During the 2010 shareholder meeting, it was decided to create a 100% subsidiary for the insurance business in Austria, Wiener Städtische Versicherung AG Vienna Insurance Group.

In March 2014, it was revealed that PZU and Vienna Insurance Group were in the race to acquire rival Lietuvos Draudimas for around $147 million.

==Management==
Since January 1, 2016, Elisabeth Stadler is the Chairwoman of the Managing Board of Vienna Insurance Group. She also serves as General Manager and CEO.

- Chairwoman of the Managing Board Elisabeth Stadler (CEO)
- Member of the Managing Board Liane Hirner (CFO)
- Member of the Managing Board Franz Fuchs
- Member of the Managing Board Peter Thirring
- Member of the Managing Board Judit Havasi
- Member of the Managing Board Peter Höfinger

The supervisory board consists of ten members, with Elisabeth Stadler being chairwoman.

==Structure==
With its internationalisation strategy in the CEE economic region, Vienna Insurance Group made the transition from a national insurance company to an international insurance group with more than 50 insurance companies in 25 countries. In total, about 50% of all group premiums already come from the Central and Eastern European markets.

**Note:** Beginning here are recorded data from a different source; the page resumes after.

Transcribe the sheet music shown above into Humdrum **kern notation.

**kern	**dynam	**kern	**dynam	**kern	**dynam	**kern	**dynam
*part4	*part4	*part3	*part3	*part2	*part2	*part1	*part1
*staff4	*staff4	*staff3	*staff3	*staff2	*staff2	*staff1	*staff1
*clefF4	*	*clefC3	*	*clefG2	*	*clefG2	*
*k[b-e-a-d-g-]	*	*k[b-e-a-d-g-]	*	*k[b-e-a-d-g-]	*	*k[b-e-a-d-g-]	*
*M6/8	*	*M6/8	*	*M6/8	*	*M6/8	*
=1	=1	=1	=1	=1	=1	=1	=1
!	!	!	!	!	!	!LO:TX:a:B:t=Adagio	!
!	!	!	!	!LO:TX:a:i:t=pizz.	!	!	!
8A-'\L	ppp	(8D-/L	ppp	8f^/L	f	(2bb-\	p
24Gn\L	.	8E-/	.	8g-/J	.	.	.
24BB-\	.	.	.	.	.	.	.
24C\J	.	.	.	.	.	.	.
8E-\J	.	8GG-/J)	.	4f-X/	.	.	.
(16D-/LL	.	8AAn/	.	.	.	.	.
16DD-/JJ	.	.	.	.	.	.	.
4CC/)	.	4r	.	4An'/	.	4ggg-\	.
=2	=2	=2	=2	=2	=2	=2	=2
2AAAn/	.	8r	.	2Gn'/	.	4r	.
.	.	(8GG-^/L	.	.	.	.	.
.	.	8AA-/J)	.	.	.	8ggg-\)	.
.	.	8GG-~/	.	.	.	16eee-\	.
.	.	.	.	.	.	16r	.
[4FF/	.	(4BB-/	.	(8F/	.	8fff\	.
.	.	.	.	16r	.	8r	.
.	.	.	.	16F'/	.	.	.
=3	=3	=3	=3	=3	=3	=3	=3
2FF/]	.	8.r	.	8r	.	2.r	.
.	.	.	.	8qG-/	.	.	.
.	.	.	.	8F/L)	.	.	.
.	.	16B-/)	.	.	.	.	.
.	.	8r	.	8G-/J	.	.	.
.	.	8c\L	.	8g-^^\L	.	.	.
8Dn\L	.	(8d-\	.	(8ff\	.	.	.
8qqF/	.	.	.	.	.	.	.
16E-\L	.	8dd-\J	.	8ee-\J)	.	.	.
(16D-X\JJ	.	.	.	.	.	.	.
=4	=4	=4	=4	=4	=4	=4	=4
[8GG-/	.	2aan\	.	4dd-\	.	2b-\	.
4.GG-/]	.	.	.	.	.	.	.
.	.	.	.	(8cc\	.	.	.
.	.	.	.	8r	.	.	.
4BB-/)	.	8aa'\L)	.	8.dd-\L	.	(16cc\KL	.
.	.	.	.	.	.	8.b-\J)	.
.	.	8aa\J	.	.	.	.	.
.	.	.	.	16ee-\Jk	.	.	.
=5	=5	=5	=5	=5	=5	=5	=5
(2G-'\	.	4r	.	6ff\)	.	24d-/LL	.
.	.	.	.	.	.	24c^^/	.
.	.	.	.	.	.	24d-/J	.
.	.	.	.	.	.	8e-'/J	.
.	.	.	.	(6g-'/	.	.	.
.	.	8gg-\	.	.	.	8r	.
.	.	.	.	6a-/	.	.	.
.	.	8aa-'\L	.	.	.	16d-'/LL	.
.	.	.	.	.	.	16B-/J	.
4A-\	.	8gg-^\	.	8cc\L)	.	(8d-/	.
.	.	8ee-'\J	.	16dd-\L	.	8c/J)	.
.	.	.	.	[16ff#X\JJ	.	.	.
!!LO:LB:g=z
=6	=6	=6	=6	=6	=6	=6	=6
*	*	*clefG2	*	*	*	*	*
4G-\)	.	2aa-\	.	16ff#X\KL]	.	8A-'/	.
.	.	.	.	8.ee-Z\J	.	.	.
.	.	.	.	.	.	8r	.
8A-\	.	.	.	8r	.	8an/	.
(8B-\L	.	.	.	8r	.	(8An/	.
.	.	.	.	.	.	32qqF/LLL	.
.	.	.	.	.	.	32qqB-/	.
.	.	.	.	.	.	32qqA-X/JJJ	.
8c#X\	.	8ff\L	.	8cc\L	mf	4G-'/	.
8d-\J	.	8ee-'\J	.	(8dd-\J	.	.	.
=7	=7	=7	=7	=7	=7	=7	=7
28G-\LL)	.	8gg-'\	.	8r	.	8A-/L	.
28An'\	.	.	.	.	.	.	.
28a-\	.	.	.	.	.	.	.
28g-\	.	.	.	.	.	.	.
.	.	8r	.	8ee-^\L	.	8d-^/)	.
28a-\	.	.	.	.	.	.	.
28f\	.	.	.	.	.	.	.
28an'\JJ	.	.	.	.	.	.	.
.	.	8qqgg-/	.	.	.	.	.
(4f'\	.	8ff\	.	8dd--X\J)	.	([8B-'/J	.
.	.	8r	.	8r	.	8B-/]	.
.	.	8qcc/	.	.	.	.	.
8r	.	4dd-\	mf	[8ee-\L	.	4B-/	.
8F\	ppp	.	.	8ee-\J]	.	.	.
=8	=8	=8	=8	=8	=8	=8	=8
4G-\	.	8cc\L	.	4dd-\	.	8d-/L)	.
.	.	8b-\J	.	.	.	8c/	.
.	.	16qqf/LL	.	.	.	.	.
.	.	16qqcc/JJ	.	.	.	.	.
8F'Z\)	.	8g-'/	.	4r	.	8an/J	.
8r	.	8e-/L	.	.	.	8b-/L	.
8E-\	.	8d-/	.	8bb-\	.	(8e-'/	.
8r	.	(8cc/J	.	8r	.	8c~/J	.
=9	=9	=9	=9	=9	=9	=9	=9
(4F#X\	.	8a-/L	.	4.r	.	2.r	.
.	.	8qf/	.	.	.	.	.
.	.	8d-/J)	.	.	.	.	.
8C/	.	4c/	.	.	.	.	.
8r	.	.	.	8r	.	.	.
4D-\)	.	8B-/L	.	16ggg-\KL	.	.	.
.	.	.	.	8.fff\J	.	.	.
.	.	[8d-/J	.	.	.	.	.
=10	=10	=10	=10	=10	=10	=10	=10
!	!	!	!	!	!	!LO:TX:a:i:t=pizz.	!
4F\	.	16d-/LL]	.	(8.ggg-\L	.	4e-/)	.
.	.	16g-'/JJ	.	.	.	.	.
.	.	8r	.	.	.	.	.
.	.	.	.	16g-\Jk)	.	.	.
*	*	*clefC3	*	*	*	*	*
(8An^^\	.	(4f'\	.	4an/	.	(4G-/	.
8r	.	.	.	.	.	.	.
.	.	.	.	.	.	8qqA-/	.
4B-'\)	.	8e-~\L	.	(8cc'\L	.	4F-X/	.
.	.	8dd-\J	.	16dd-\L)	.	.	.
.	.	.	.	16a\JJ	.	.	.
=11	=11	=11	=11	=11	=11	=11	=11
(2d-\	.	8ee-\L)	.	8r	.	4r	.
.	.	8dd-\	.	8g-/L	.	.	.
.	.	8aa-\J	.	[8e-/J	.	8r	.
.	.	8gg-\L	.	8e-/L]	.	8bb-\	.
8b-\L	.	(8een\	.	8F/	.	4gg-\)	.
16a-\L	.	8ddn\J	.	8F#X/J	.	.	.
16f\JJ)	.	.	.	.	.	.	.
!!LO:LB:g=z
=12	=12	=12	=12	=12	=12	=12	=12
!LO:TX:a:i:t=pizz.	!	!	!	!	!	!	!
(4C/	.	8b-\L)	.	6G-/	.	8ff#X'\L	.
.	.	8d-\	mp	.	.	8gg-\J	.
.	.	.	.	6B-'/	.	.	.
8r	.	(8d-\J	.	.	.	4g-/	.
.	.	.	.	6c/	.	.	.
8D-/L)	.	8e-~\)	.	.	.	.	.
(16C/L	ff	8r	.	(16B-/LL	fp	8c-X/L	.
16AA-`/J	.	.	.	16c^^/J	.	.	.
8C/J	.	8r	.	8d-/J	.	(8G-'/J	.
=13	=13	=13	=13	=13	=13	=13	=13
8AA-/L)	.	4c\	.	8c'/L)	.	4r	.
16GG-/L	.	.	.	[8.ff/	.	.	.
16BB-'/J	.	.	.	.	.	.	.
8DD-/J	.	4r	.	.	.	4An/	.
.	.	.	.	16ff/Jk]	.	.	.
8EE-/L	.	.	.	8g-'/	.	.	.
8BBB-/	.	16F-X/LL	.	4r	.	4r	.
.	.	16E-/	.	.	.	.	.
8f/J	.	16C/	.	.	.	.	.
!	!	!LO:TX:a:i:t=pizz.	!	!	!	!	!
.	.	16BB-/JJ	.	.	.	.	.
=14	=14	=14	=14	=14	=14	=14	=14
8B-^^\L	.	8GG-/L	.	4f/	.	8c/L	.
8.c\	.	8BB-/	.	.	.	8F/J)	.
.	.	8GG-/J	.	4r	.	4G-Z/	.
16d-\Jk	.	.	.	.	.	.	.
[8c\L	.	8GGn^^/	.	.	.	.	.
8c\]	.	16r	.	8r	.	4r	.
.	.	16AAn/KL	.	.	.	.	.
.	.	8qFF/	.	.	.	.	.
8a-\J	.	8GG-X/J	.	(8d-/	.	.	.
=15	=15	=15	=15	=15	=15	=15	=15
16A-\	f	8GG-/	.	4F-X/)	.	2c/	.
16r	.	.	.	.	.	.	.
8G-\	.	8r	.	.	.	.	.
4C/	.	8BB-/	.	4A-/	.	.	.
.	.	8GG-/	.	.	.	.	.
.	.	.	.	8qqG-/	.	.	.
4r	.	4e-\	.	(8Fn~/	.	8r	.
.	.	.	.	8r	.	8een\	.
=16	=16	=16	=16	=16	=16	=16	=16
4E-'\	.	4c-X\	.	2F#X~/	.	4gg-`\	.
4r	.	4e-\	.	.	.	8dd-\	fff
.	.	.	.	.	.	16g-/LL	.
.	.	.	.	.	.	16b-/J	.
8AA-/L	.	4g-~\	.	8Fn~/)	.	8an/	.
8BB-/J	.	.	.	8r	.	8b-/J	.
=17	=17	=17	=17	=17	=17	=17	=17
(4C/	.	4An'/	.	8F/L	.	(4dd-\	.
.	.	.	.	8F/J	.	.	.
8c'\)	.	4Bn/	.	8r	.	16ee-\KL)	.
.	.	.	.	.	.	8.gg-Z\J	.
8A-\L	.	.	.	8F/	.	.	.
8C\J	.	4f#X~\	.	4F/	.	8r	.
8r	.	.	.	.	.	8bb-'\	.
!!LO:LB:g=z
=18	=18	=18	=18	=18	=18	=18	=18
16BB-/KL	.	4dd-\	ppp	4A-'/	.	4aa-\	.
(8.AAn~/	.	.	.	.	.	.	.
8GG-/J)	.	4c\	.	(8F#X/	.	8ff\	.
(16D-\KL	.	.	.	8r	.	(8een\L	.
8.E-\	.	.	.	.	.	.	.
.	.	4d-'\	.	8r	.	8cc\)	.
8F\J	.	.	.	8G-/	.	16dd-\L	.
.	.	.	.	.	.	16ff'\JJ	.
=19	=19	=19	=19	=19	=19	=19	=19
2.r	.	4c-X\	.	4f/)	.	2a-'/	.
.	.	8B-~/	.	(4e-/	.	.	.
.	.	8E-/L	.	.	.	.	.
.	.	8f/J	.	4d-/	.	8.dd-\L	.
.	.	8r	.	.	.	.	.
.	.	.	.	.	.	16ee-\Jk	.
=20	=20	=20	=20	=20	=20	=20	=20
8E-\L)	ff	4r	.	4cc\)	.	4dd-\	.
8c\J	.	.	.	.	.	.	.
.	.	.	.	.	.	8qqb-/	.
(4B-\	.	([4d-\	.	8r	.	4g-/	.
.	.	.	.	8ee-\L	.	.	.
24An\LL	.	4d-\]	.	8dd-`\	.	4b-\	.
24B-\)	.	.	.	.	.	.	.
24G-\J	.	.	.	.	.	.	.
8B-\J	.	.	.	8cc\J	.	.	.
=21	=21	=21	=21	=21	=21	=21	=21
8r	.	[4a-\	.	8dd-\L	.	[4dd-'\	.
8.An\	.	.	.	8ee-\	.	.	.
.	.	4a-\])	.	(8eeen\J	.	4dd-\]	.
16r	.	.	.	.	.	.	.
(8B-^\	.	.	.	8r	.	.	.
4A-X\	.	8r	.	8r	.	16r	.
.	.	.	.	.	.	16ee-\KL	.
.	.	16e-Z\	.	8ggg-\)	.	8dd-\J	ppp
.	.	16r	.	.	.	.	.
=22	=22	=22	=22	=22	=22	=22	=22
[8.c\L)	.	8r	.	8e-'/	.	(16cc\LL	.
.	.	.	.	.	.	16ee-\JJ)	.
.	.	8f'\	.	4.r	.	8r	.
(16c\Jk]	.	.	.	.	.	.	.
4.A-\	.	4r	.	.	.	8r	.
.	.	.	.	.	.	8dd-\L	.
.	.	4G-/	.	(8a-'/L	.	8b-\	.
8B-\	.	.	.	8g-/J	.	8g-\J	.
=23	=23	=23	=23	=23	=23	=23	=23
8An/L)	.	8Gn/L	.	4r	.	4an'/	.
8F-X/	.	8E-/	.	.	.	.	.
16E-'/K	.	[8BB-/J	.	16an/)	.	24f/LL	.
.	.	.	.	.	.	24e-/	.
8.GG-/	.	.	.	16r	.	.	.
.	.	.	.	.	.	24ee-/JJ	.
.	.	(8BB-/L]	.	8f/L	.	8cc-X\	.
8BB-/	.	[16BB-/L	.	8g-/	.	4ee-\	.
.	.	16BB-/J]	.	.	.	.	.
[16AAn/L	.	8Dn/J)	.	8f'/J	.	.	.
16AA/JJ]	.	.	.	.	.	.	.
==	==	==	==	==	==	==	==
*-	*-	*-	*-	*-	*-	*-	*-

Vienna Insurance Group is active in Austria, Albania, Bulgaria, Germany, Estonia, Georgia, Croatia, Latvia, Liechtenstein, Lithuania, Macedonia, Montenegro, Poland, Romania, Serbia, Slovakia, Czech Republic, Turkey, Hungary, Ukraine, Belarus and Bosnia and Herzegovina through interests it holds in insurance companies. The Group also has branch offices in Italy and Slovenia.

| Market | Group Company | Market Entry |
|---|---|---|
| Austria | Wiener Städtische; Donau Versicherung; Sparkassen Versicherung | 1824 |
| Germany | InterRisk Versicherungs-AG; InterRisk Lebensversicherungs-AG | 1990 |
| Liechtenstein | Vienna-Life | 1999 |
| Italy | Wiener Städtische (branch), Donau Versicherung (branch) | 1999 |
| Slovenia | Wiener Städtische Zavarovalnica (branch) | 2004 |
| Poland | Compensa; InterRisk; Polisa; Skandia | 1998 |
| Czech Republic | Kooperativa; ČPP; PČS; VIG Re | 1990 |
| Slovakia | Kooperativa; Komunálna; PSLSP | 1990 |
| Croatia | Wiener osiguranje; Erste osiguranje | 1999 |
| Serbia | Wiener Städtische Osiguranje | 2002 |
| Montenegro | Wiener Städtische Osiguranje | 2010 |
| Macedonia | Winner; Winner Life; Makedonija Osiguruvanje | 2007 |
| Albania | Sigma Interalbanian; Intersig | 2007 |
| Kosovo | Sigma Interalbanian Kosovo (branch) | 2007 |
| Hungary | Union Biztosító; Erste Biztosító; Vienna Life Biztosító | 1996 |
| Bulgaria | Bulstrad; Bulstrad Life | 2002 |
| Romania | Omniasig; Asirom; BCR Life | 2001 |
| Ukraine | Jupiter; Kniazha; Globus; UIG | 2004 |
| Belarus | Kupala | 2002 |
| Turkey | Ray Sigorta | 2007 |
| Georgia | IRAO; GPIH | 2006 |
| Estonia, Latvia, Lithuania | Compensa; Compensa Life; Baltikums AAS | 2008 |
| Bosnia and Herzegovina | Wiener Osiguranje | 2011 |
| Moldova | Donaris | 2014 |

==Listing==
Since 1992 the company is listed on the Vienna Stock Exchange, and since 2005 it has been a member of the Austrian Traded Index. The major shareholder is Wiener Städtische Wechselseitiger Versicherungsverein – Vermögensverwaltung – Vienna Insurance Group, with a stake of about 70%.